Your tasks ->
1. Translate this sentence from the essay on moving to the woods, shown below, into Spanish: "Up here, what people do for work seems less important."
2. Continue the essay on moving to the woods, given below, from the point where it stops.

Year End: On moving to the woods
A year and a half ago, my husband and I moved from Brooklyn to a fairly remote part of NY’s Catskill Mountains to start an experimental, internet-infused creative space. After nearly 10 years of city life, it took a lot of soul-searching for us to decide to make the move—and even more scheming and finagling to make it possible—but now, we’re here, we’re settled, and we’re making it work.
Since becoming a full-time resident of the woods, I get asked a lot of questions about what it’s like up here. Many people seem to be reaching a point of severe burnout with city life, and feeling curious about what it might mean for them to live somewhere else.
The truth is, I love living in the woods. But there are also parts of city life that I dearly miss, and parts of rural life that are really hard. If you yourself are romanticizing the idea of moving out of the city to instead dwell with the forest creatures, below are a few considerations to think over—things we’ve learned the hard way, and if you make the move, you’ll have to learn, too. At the end of this piece, you’ll also find select insights and wisdom from the TCI Archive that further suss out the woods vs. city question. I hope you find it useful.
Things to consider before moving to the woods
If you leave the city, you may need to reconsider how you define “success” in your “career.”
In the city, it’s easy for one’s identity to become tangled in a complex web of ladder climbing, professional networks, and job-adjacent friendships. Up here, what people do for work seems less important.
If you’re a creative person, once you get outside the city, there might not be many (or any) jobs in your line of work. I’m lucky that after I moved up here, I was able to keep working for Kickstarter (which publishes TCI) by transitioning into a role that I could do remotely. Being able to keep a NYC-based job and live full-time upstate is a privilege, for sure. If that isn’t an option for you, you may need to reconsider your relationship to work, and rethink how you might earn a living in a totally different context.
How much does “what you do” for a living define you? Are you willing to take on a full-time role, part-time gigs, or service work that you might not be 100% excited about? If not, do you have a network built up and enough experience so you could start your own thing? And perhaps most importantly, what would it mean to define yourself by something other than how you earn a living? As Jocelyn K. Glei puts it, who are you without the doing?
When you live in the woods, you will have a lot more free time on your hands.

Records from a data collection ->

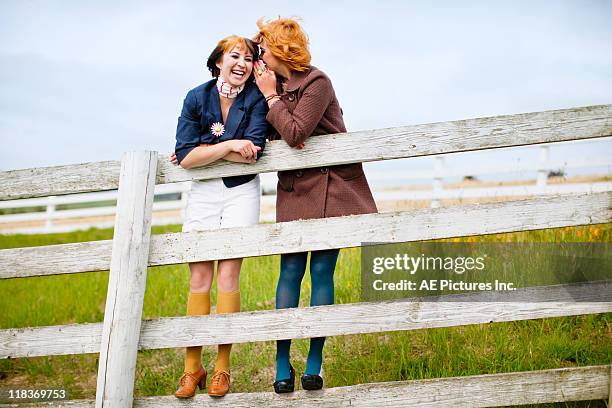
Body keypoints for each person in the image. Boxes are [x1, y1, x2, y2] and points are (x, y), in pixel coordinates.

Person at [252, 18, 377, 393]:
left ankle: (314, 363)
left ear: (280, 48)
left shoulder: (317, 82)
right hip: (293, 187)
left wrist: (273, 101)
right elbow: (266, 132)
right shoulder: (267, 85)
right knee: (289, 272)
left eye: (263, 47)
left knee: (322, 273)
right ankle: (280, 362)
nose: (258, 55)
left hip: (331, 186)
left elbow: (293, 132)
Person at [170, 35, 268, 398]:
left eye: (248, 57)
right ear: (218, 61)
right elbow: (184, 153)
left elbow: (252, 153)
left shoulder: (255, 98)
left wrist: (203, 150)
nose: (242, 62)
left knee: (228, 273)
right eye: (235, 56)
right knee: (198, 276)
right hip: (203, 193)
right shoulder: (196, 96)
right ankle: (191, 369)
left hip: (241, 191)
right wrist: (227, 145)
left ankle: (223, 368)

Results for the exercise ->
1. Aquí arriba, a qué se dedica la gente parece tener menos importancia.

2.
There are so many inane things that eat your time and energy in the city. From your daily commute to getting properly dressed and coiffed, just existing in a city requires a certain number of hours per day.
In NYC, rarely did I wake up without a shot of adrenaline surging through me as thoughts of everything I needed to do that day—work, meetings, errands, social obligations—went tumbling through my mind. Up here, I usually wake up without an alarm, to yet another day of working from home, walking my dog, hanging out with my husband, chipping away at various projects, and hosting residents. While such a repetitive lifestyle presents its own challenges, there’s no doubt that this greatly simplified “average day” has afforded me the time and energy I need to adequately pursue my creative practice.
Living outside of the city has enabled me to feel more artistically fulfilled now than ever before in my life. And yet, I oscillate between reveling in the long stretches of solitude, and feeling left out, lonely, sick of being here. Learning how to cope with the monotony of life in the woods has definitely been a learning experience requiring a lot of personal work. So ask yourself: How will you cope with feelings of loneliness, boredom, and monotony? If you don’t have a million things to do each day, how will you spend your time?
You will need to approach community-building like a part-time job.
When we moved upstate a year and a half ago, we did not know a single person in our area. The longer we’ve been here, the more we’ve realized that in order to make local friends, we have to literally hunt people down. Living through a deep, dark winter in the mountains has shown us the importance of the “Wednesday night dinner friend” who you can make plans with mid-week, simply to have a reason to leave the house. Somewhat embarrassingly, I even created a “local people we know” spreadsheet and forced us to try to plan something with one person every week.
Building a new community has been far more difficult than I imagined, maybe in part because the people who tend to move to the woods are, by nature, introverted hermit-types (like us). So if you’re thinking of moving out of the city, and especially if you’ll be working from home (or by yourself), consider how you’ll tap into a community, and get started in that process early.
You are going to learn some new skills—some fun, and some less fun.
The moving-to-the-woods learning curve is steep. Figuring out how to do things like seasonal property maintenance, chopping wood, growing a garden, and handling animal intrusions—of which there will be many (mice, bats, snakes, chipmunks, ticks, you name it, they’ll turn up)—is basically how you’ll spend your first year.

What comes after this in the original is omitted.